Or just to be safe, you may even want to use like this from the docs on this generic dataset:

python -m prodigy ner.correct ner_finance_news en_core_web_sm ./raw_shares-newsapi.jsonl --label PERSON,ORG,MONEY,TICKER --unsegmented

If you can't run this test generic recipe for en_core_web_sm, then something else is wrong.

However, if you can, this gives me hope that at least the clean environment fixed the critical issue.

Then at this point, I'd try your custom model that you previously used. If you're having issues there, it may be a spaCy versioning for that specific model.

Hope this helps and let us know how it turns out!

Dear @ryanwesslen

I cleanup the environment and still it doesn't work.
I found the error: the file in the database is corrupted and I have to find why now.

I may reach out to you again.
Have a great day
Julie

1 Like

Dear @ryanwesslen

I supposed the error I have whas due to a bad processing of a jsonl file.

Still, I don't understand some things:

I trained a model with a new tokenizer I created.
The annotation where the model is trained have been annotated with a default tokenizer.
When I run ner correct with the model(trained with custom tokenizer), I am not able to select the entities supposedly highlightable with custom tokenizer.

What has happened? My goal is to correct past annotation with new tokenizer. Is it feasible?
Thank you

Best regards and wishing you nice end of the year vacations :blush:

Julie

hi @JulieSarah!

So mismatched tokenization can be a big problem that many users don't realize how important it is until it happens. Typically this happens when users have pre-annotated spans/entities that they load into manual recipes. These would be spans/entities they annotated in another tool, formatted the data for Prodigy, and then they use in the manual recipe (e.g., ner.manual) with a different tokenizer (e.g., blank:en or en_core_web_sm).

This is a good post that highlights it and provides some context on how to identify.

When you say you had a new tokenizer you created -- was this from scratch like this:

Did you train a ner component in a spaCy pipeline which included a custom tokenizer that was different than the ner annotations used to train?

Yeah - that could cause problems. Is there a compelling reason why you didn't make your annotations with the same custom tokenizer that you intend to include in the pipeline?

I suspect it may be you made the annotations first. Then after reviewing those, you found some problems with the spaCy (default tokenizer) so you decided to build a custom tokenizer but didn't want to redo all of the annotations.

I would recommend using the code from the earlier post to determine which annotations have a mismatch.

nlp = spacy.load("my_custom_model")  # model with your custom_tokenizer

for example in examples:  # your existing annotations
    doc = nlp(example["text"])
    for span in example["spans"]:
        char_span = doc.char_span(span["start"], span["end"])
        if char_span is None:  # start and end don't map to tokens
            print("Misaligned tokens", example["text"], span)
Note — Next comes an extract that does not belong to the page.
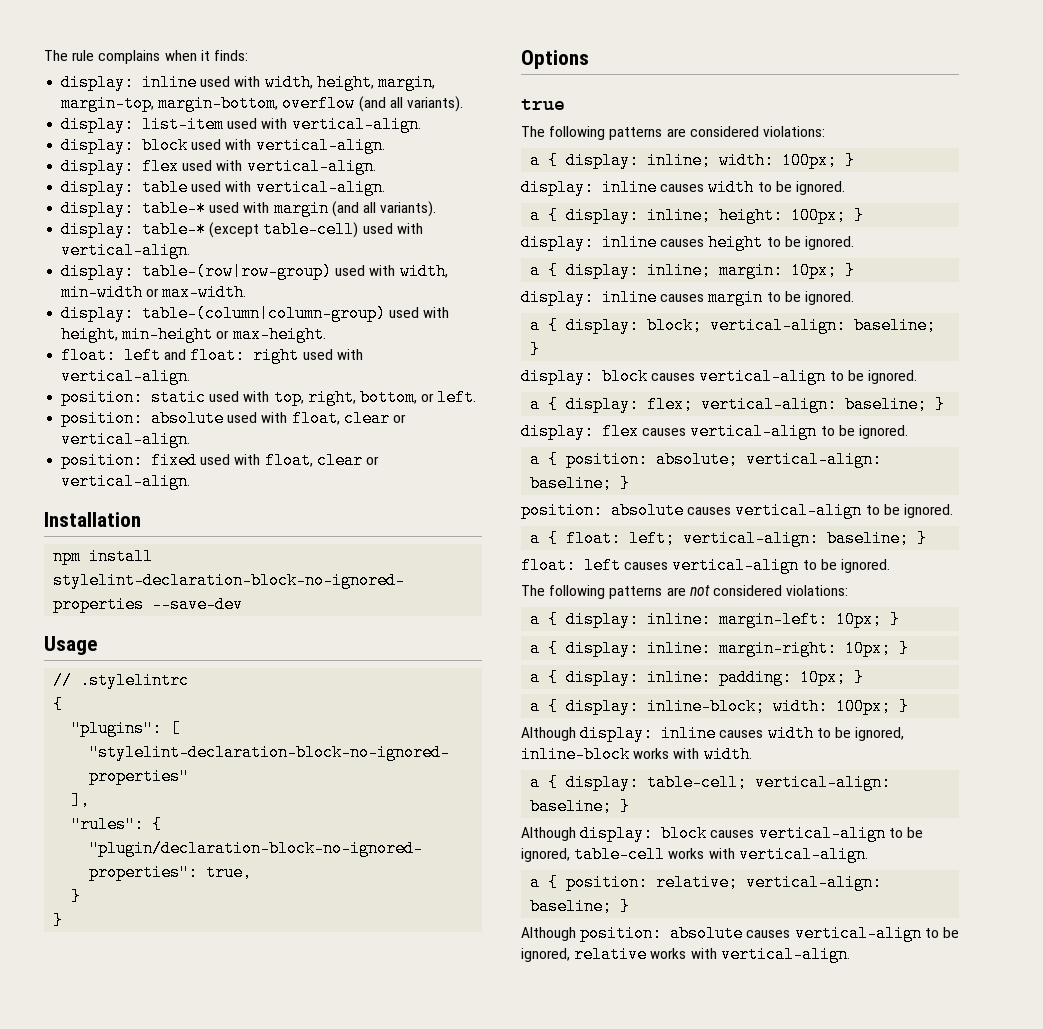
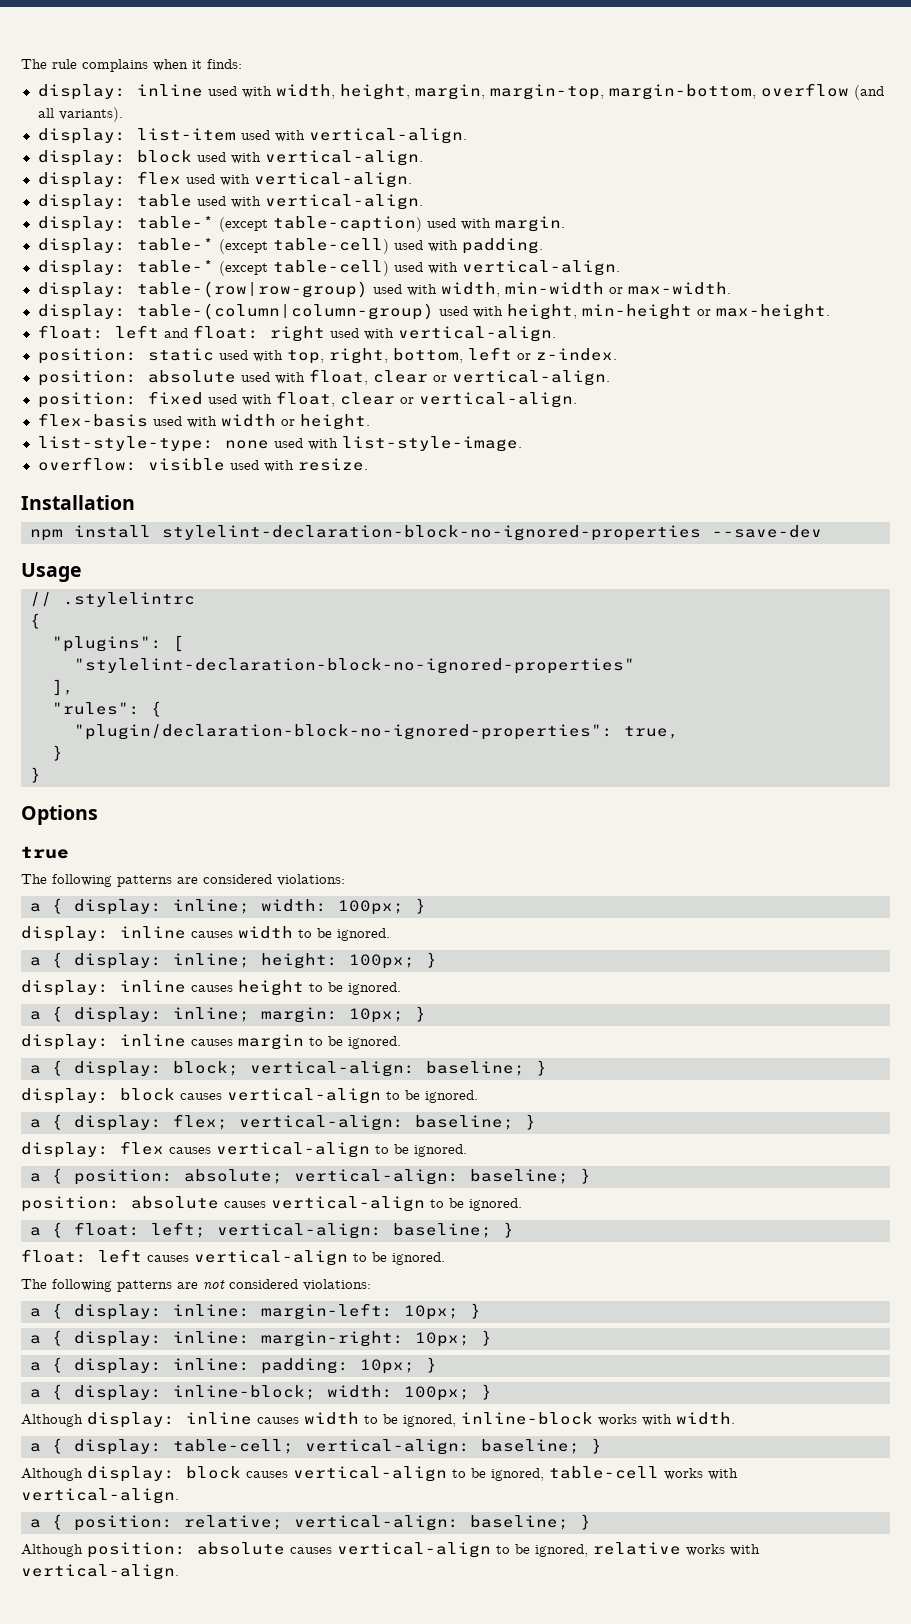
[209,200,437,217] used with margin (and all variants). -> [218,216,565,232] [37,238,543,254] (except table-caption) used with margin. // display: table-* (except table-cell) used with padding.
[421,389,477,406] or left. -> [467,347,617,361] left or z-index.
(191, 481) none -> [37,413,370,430] [37,436,522,452] [37,457,368,472] // flex-basis used with width or height. // list-style-type: none used with list-style-image. // overflow: visible used with resize.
Typically, it may not be a lot of examples that have mismatch. You could re-annotate only those annotations that have mismatch but this time with your custom tokenizer.

Alternatively, you could try this package to "align" your annotations' tokenization to your new custom tokenizer:

I haven't used this package so I can't provide a lot more suggestions (but hopefully the package is self-explanatory).

Hope this helps!